◆ **Work to do**: Could you pull out every line of the material below, word for word, and omit the pictures from your answer?

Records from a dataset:

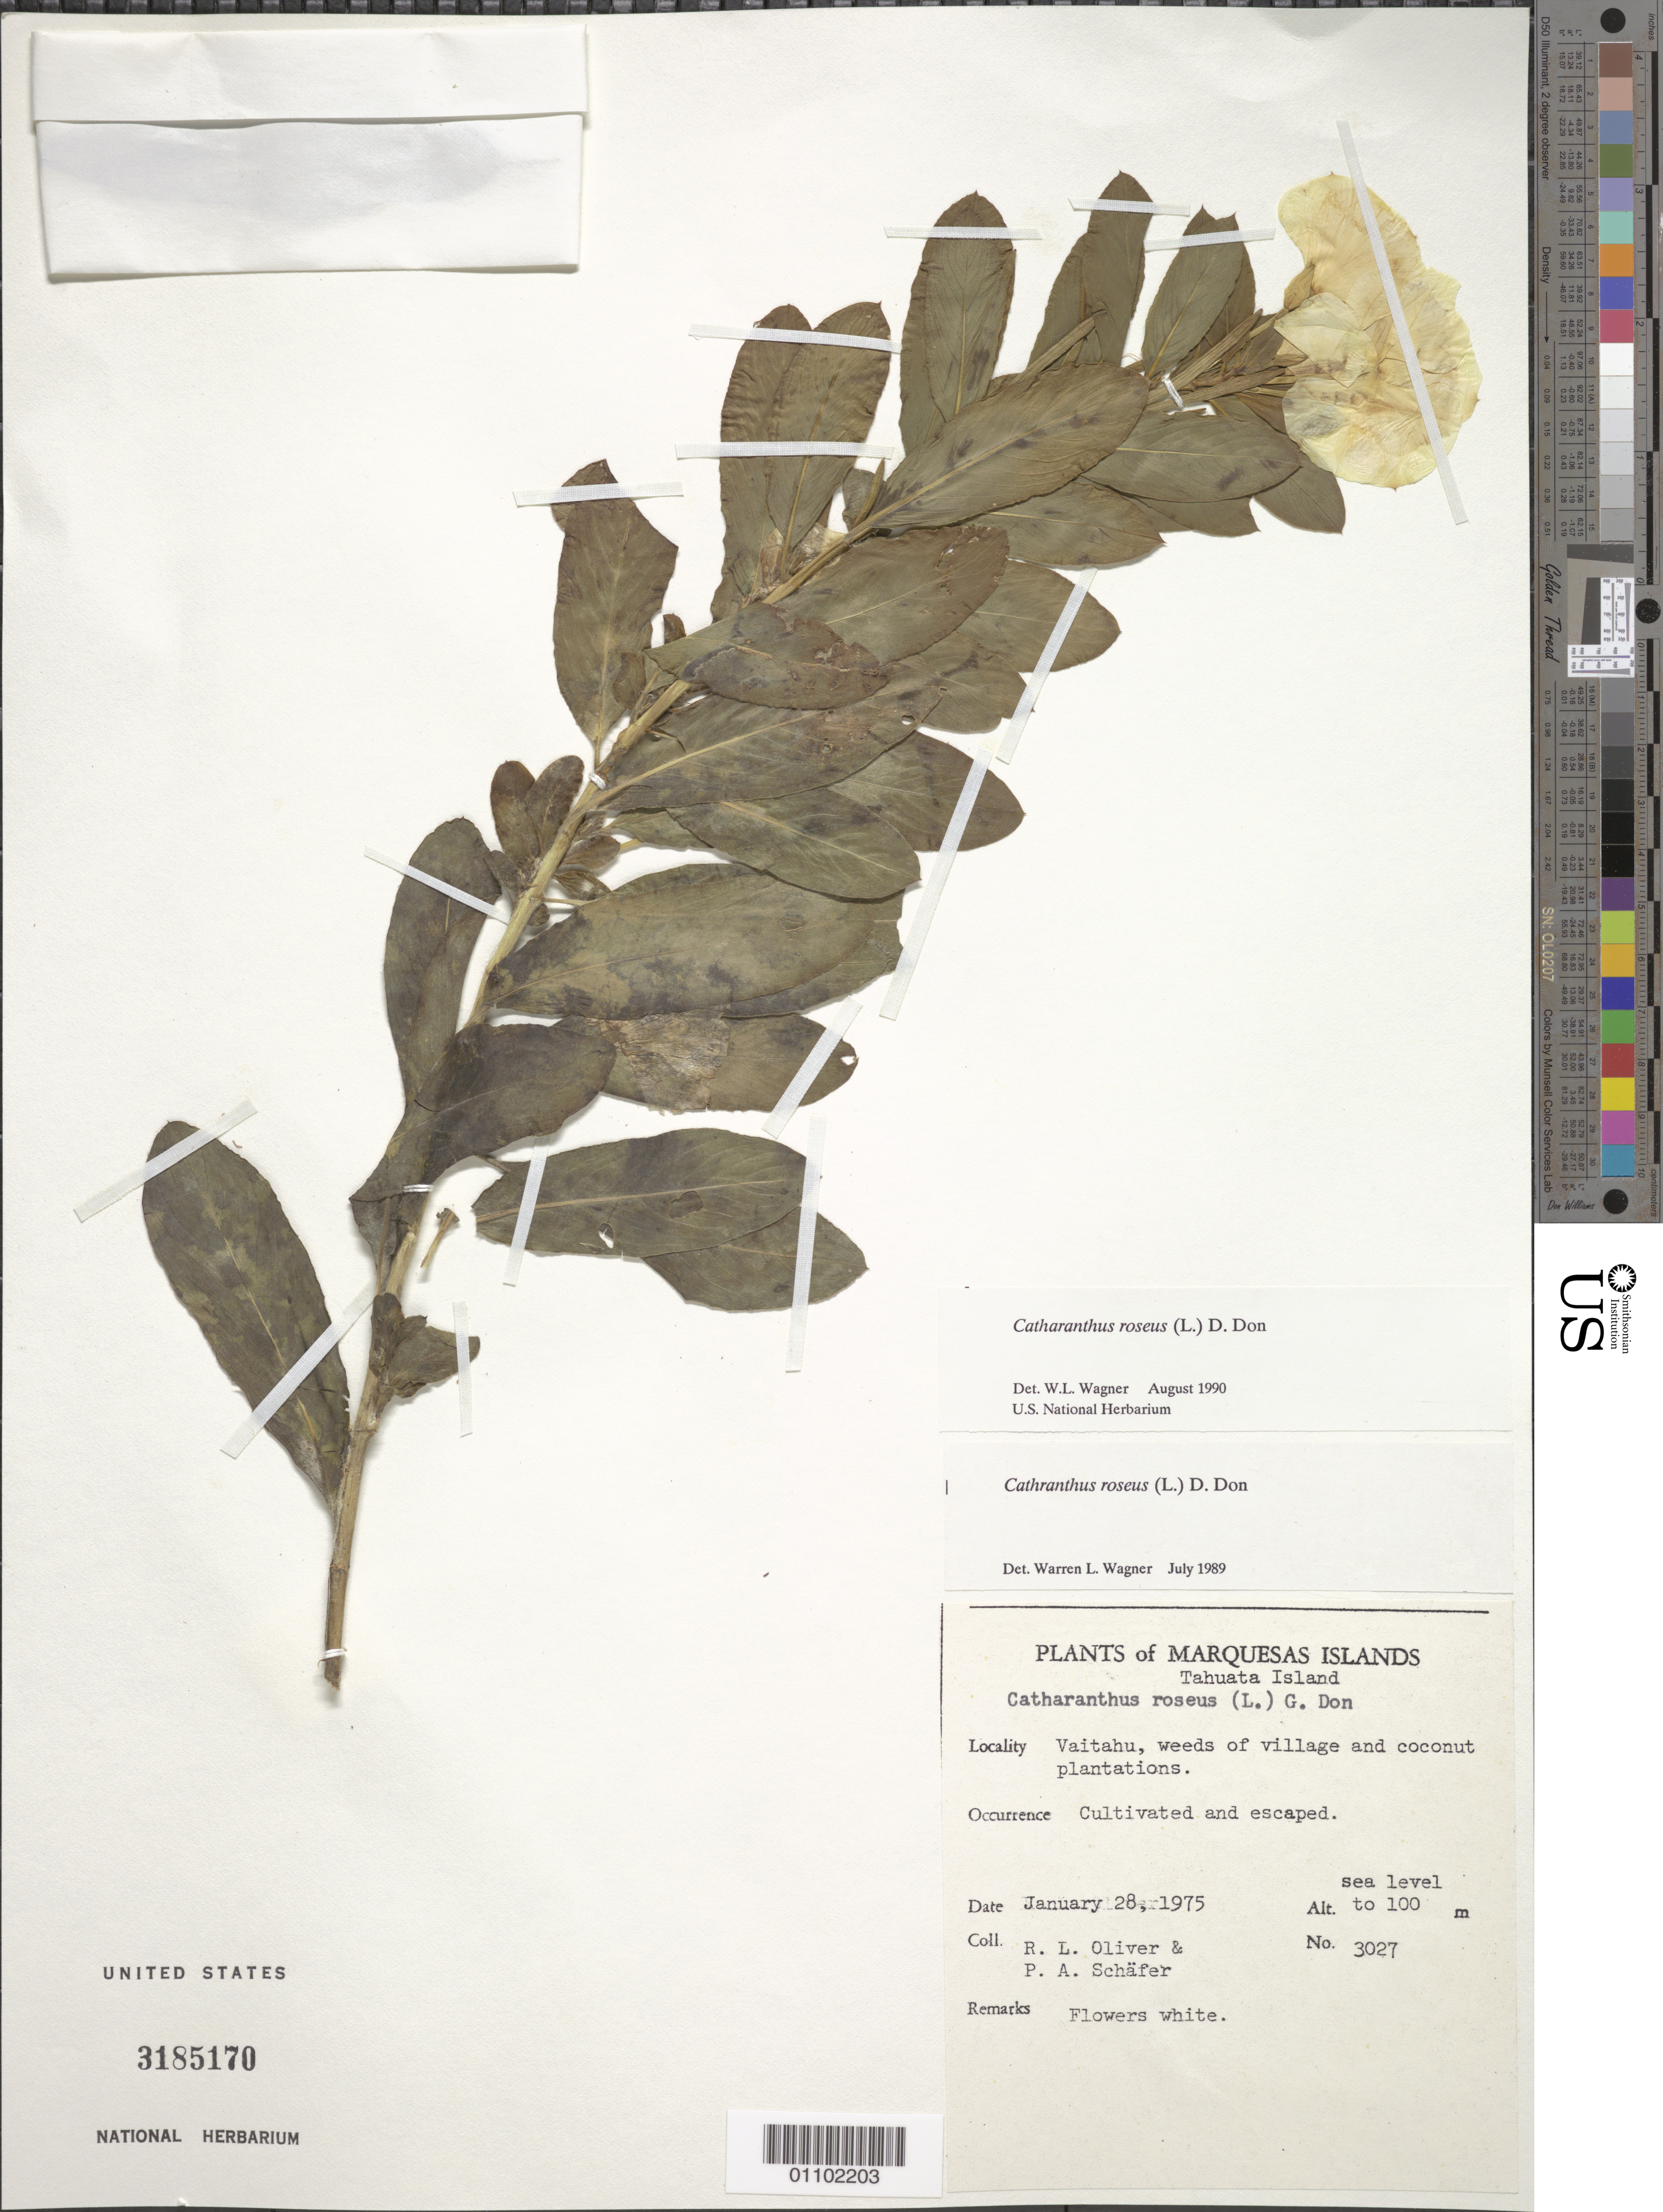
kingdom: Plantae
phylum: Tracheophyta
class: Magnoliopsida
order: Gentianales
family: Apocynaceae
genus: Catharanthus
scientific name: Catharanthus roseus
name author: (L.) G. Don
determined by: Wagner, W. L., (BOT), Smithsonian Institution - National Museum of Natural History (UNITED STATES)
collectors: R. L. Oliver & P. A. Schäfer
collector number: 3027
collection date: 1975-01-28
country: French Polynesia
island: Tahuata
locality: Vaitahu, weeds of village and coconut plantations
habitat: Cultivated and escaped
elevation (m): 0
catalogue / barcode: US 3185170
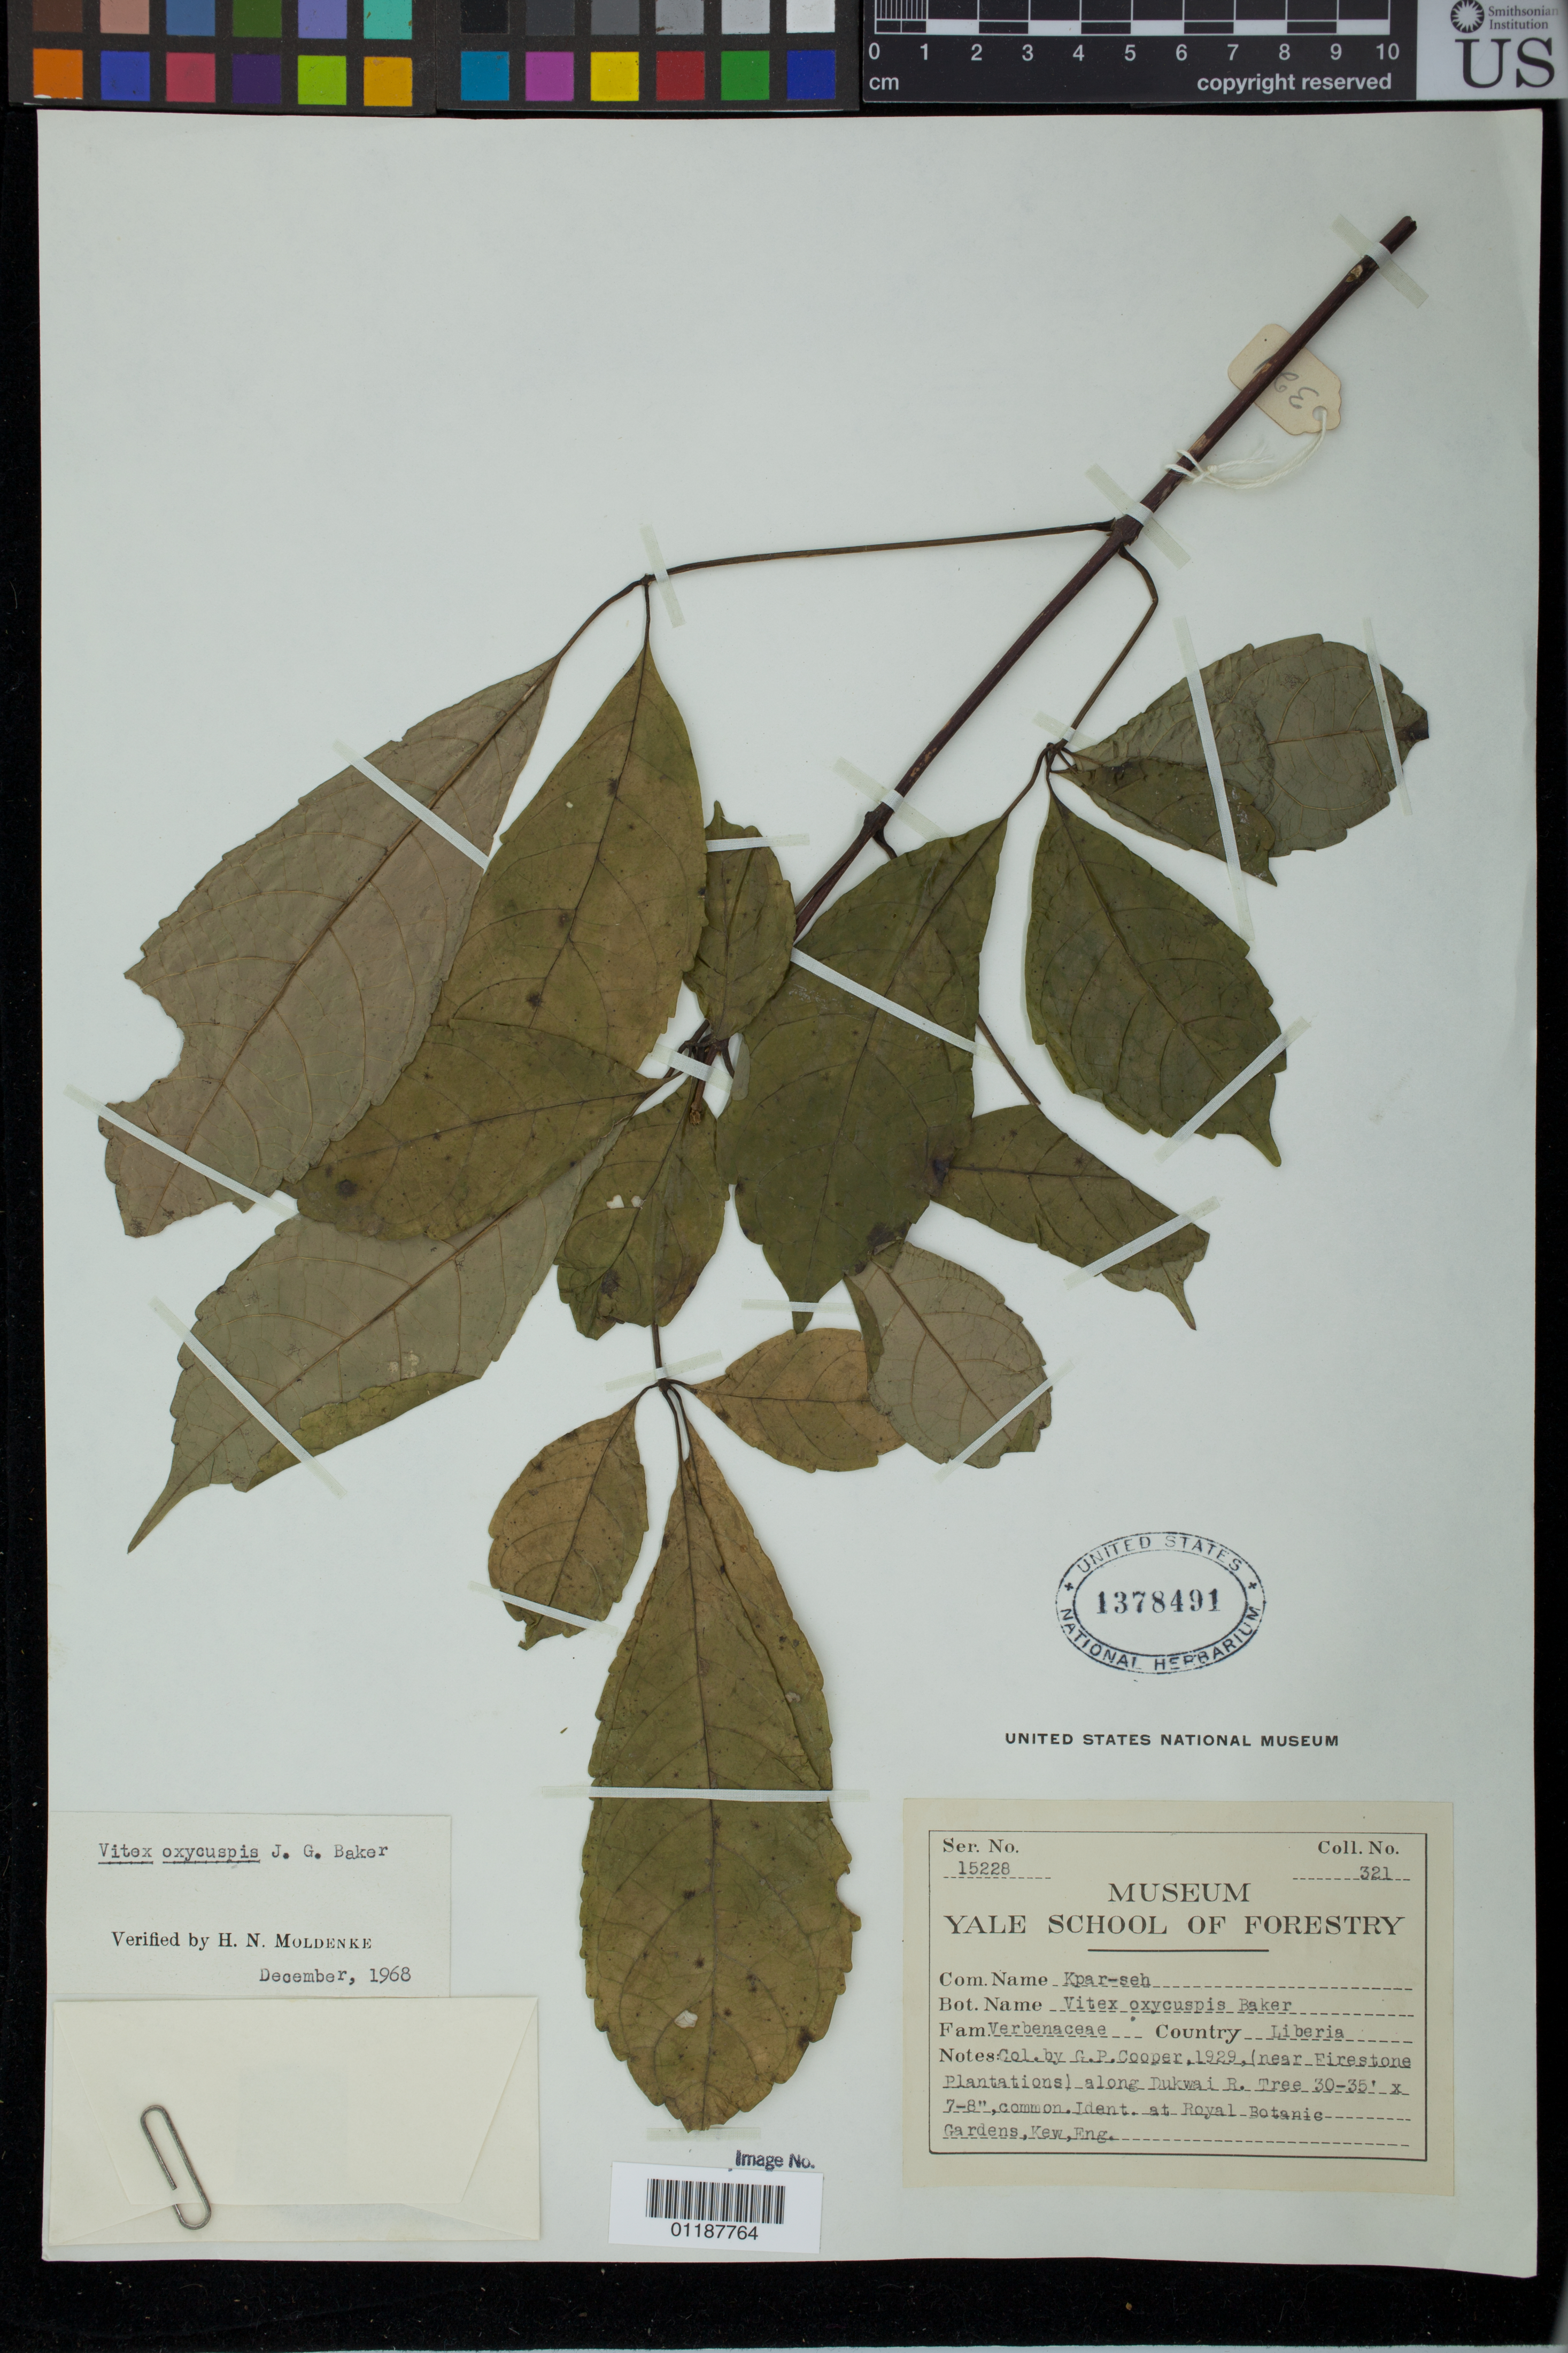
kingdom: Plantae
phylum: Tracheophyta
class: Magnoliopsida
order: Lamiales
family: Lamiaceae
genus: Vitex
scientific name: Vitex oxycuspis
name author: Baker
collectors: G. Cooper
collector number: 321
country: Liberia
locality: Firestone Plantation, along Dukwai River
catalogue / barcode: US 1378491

◆ **Reply**:
kingdom: Plantae
phylum: Tracheophyta
class: Magnoliopsida
order: Gentianales
family: Apocynaceae
genus: Catharanthus
scientific name: Catharanthus roseus
name author: (L.) G. Don
determined by: Wagner, W. L., (BOT), Smithsonian Institution - National Museum of Natural History (UNITED STATES)
collectors: R. L. Oliver & P. A. Schäfer
collector number: 3027
collection date: 1975-01-28
country: French Polynesia
island: Tahuata
locality: Vaitahu, weeds of village and coconut plantations
habitat: Cultivated and escaped
elevation (m): 0
catalogue / barcode: US 3185170
kingdom: Plantae
phylum: Tracheophyta
class: Magnoliopsida
order: Lamiales
family: Lamiaceae
genus: Vitex
scientific name: Vitex oxycuspis
name author: Baker
collectors: G. Cooper
collector number: 321
country: Liberia
locality: Firestone Plantation, along Dukwai River
catalogue / barcode: US 1378491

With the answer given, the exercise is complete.